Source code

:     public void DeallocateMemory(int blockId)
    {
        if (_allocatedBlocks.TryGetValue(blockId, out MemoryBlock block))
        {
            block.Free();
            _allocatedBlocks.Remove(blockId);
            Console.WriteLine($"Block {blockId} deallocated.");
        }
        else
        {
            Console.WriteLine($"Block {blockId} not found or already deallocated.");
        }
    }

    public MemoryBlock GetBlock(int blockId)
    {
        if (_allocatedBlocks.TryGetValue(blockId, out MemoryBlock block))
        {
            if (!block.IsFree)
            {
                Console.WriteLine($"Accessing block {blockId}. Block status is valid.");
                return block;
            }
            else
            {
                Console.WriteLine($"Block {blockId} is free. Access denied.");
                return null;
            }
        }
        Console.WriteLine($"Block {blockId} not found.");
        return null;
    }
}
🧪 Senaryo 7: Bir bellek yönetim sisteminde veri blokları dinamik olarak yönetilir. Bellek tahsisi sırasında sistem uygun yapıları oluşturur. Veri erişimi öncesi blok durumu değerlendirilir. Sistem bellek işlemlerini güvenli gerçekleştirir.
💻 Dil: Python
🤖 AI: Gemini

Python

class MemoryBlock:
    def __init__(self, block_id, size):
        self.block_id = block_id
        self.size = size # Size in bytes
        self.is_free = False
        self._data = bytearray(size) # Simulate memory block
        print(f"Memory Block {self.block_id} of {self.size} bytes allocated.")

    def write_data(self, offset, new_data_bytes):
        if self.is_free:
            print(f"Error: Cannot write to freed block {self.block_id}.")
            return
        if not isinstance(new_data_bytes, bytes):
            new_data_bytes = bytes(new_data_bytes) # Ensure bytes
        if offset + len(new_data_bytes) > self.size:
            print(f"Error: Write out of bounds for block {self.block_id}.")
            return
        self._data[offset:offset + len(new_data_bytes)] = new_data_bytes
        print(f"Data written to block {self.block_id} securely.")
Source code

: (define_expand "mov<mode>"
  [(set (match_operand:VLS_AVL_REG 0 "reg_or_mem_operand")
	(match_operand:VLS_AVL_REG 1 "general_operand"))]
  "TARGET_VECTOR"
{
--------------------------------------------------
- [Task objective] Copy out each line in the records above that contains the string "return", matching uppercase and lowercase exactly.

- [Final answer]
                return block;
                return null;
        return null;
            return
            return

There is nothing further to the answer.